_DESCRIPTION OF THE TASK_:
Give back every record word for word, keeping the pictures out.

[Data items]
=======

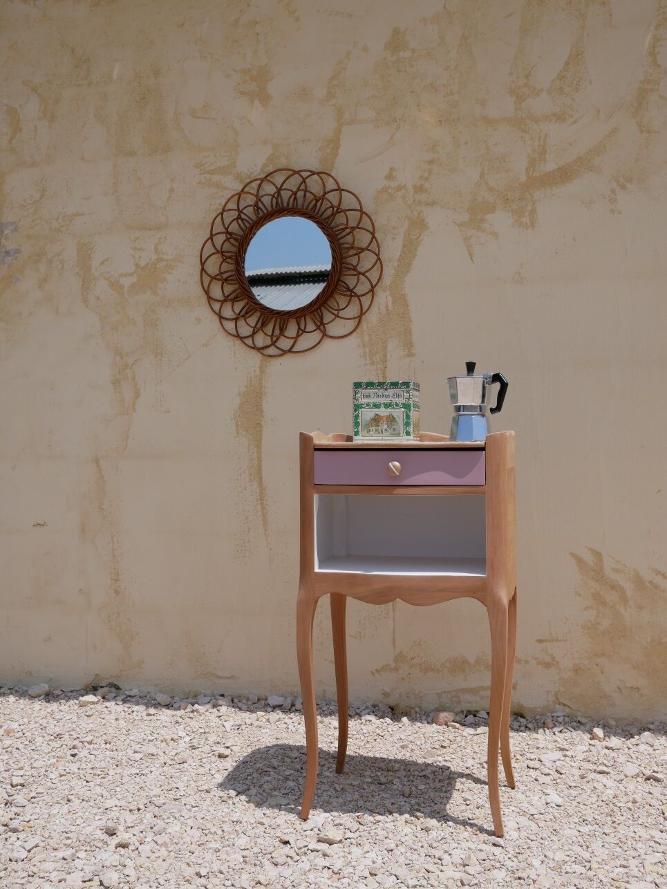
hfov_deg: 36.0
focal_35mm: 40
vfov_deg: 46.8
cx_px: 334
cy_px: 444
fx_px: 1027
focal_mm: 20
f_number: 6.3
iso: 200
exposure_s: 1/1600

=======

_SOLUTION TO THE EXERCISE_:
hfov_deg: 36.0
focal_35mm: 40
vfov_deg: 46.8
cx_px: 334
cy_px: 444
fx_px: 1027
focal_mm: 20
f_number: 6.3
iso: 200
exposure_s: 1/1600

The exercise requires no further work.